Wie die Gesellschaft für Informatik (GI) erklärt, handle es sich um leicht anpassbare und erweiter­bare Lernmodule für Schüler der Klassenstufen 10 bis 13 (im Alter von 16 bis 19 Jahren) im Bereich Digital-, KI- und Datenkompetenzen. Lernziel ist, sich mit den Klimadaten der eigenen Region auseinanderzusetzen und Projektideen rund um (Umwelt-)Informatik und Nachhaltigkeit zu entwickeln.
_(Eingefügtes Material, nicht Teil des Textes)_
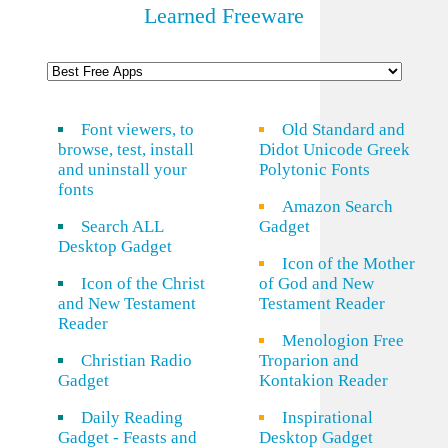
Learned Freeware
Font viewers, to
Old Standard and
browse, test, install
Didot Unicode Greek
and uninstall your
Polytonic Fonts
fonts
Amazon Search
Search ALL
Gadget
Desktop Gadget
Icon of the Mother
Icon of the Christ
of God and New
and New Testament
Testament Reader
Reader
Menologion Free
Christian Radio
Troparion and
Gadget
Kontakion Reader
Daily Reading
Inspirational
Gadget - Feasts and
Desktop Gadget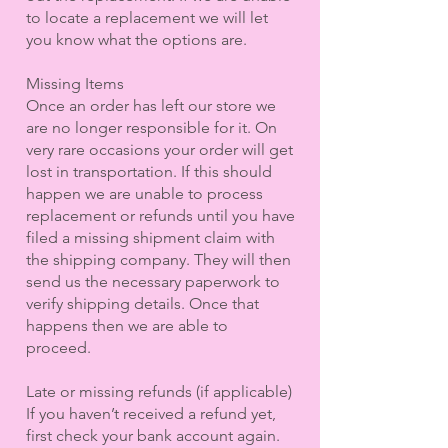
to locate a replacement we will let
you know what the options are.
Missing Items
Once an order has left our store we
are no longer responsible for it. On
very rare occasions your order will get
lost in transportation. If this should
happen we are unable to process
replacement or refunds until you have
filed a missing shipment claim with
the shipping company. They will then
send us the necessary paperwork to
verify shipping details. Once that
happens then we are able to
proceed.
Late or missing refunds (if applicable)
If you haven’t received a refund yet,
first check your bank account again.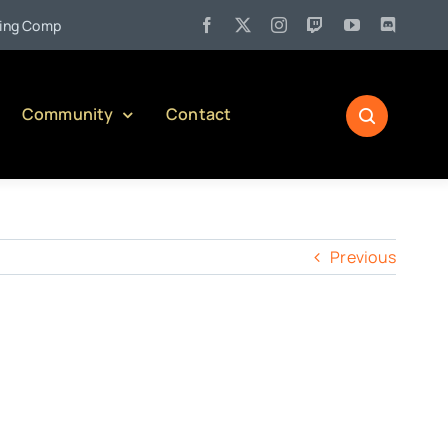
•
 Company)
Jul 27:
Pennsylvania Liquor Control Board Respons
Community
Contact
Previous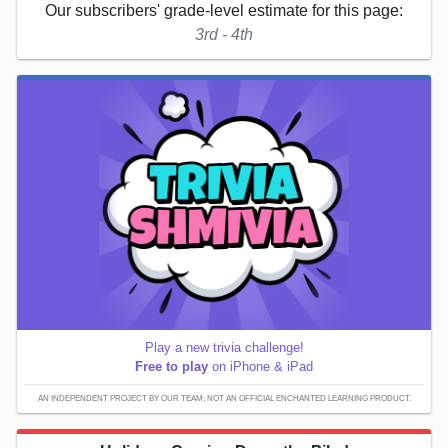
Our subscribers' grade-level estimate for this page:
3rd - 4th
Play a new trivia challenge!
Free to play
on iPhone & iPad
AN INDEPENDENT PROJECT BY OUR TEAM; NOT AN OFFICIAL ENCHANTED LEARNING PRODUCT.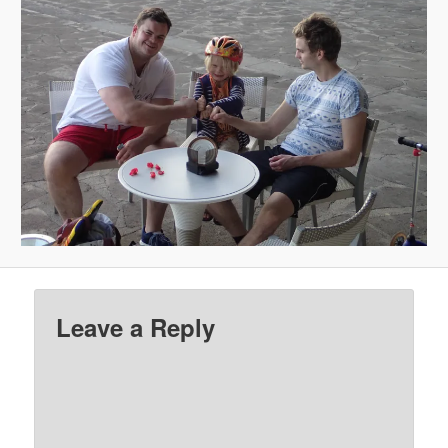
Leave a Reply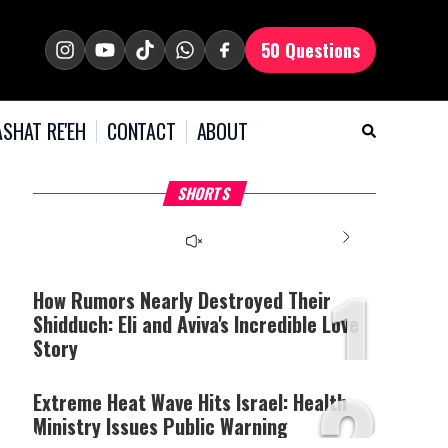
50 Questions
SHAT RE'EH
CONTACT
ABOUT
What Your Criticism
Hoshana Rabbah – Itâs
H
SHORTS
Says About You
Good to be Jewish
C
This
is
a
The media could not be
modal
window.
1
loaded, either because the
server or network failed
How Rumors Nearly Destroyed Their
or because the format is
Shidduch: Eli and Aviva's Incredible Love
not supported.
Story
2
Extreme Heat Wave Hits Israel: Health
Ministry Issues Public Warning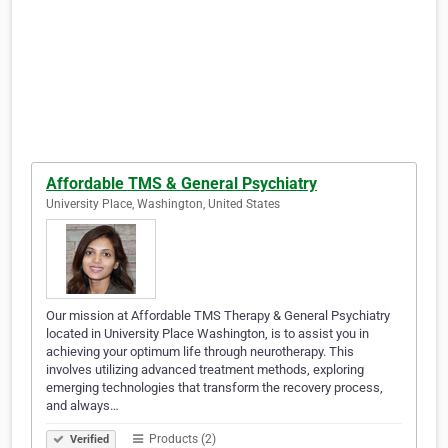
Affordable TMS & General Psychiatry
University Place, Washington, United States
Our mission at Affordable TMS Therapy & General Psychiatry
located in University Place Washington, is to assist you in
achieving your optimum life through neurotherapy. This
involves utilizing advanced treatment methods, exploring
emerging technologies that transform the recovery process,
and always…
Products (2)
Verified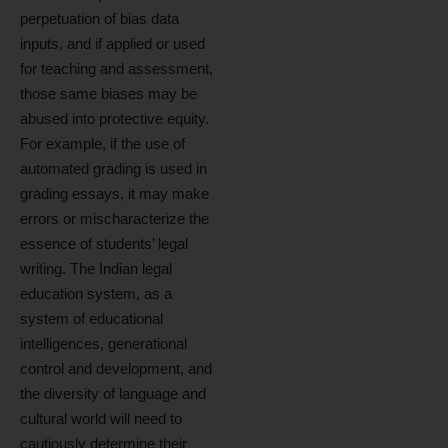
perpetuation of bias data
inputs, and if applied or used
for teaching and assessment,
those same biases may be
abused into protective equity.
For example, if the use of
automated grading is used in
grading essays, it may make
errors or mischaracterize the
essence of students’ legal
writing. The Indian legal
education system, as a
system of educational
intelligences, generational
control and development, and
the diversity of language and
cultural world will need to
cautiously determine their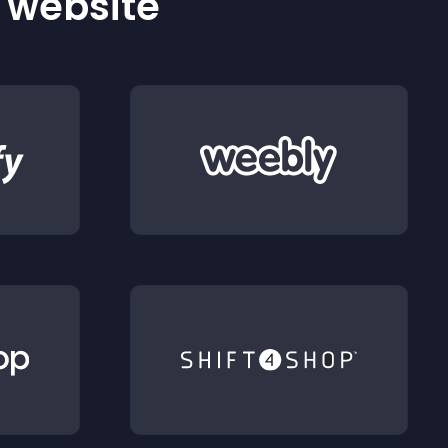
r website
Dabei sollen die Schüler auch KI-basierte Methoden kennenlernen und selbst einsetzen. „Ziel ist es, die Jugendlichen zur Gründung von gemeinwohlorientierten Initiativen zu ermutigen, die ihre Projekt­ideen prototypisch umsetzen“, heißt es dazu von der GI. Geplant sind zudem zwei Hackathons als Experimentierraum.

Austausch

Das Team des CDEC legt nach eigenen Angaben großen Wert da­rauf, die gewonnenen Erkenntnisse weiterzutragen und in den Austausch mit Politik, Zivilgesellschaft und Wissenschaft zu gehen.

„Ein Netzwerk aus Wissenschaft, Praxis und bildungspolitischen Akteur:innen soll entstehen, um die Ergebnisse langfristig in der schulischen und außerschulischen Bildung zu verankern“, heißt es d­azu.

Im Laufe des Projekts sollen neben den Hackathons auch offene Werkstätten stattfinden, die die Bedürfnisse der verschiedenen ­Akteure klären und die Einbindung der Forschungsergebnisse in ­etablierte Strukturen sicherstellen sollen.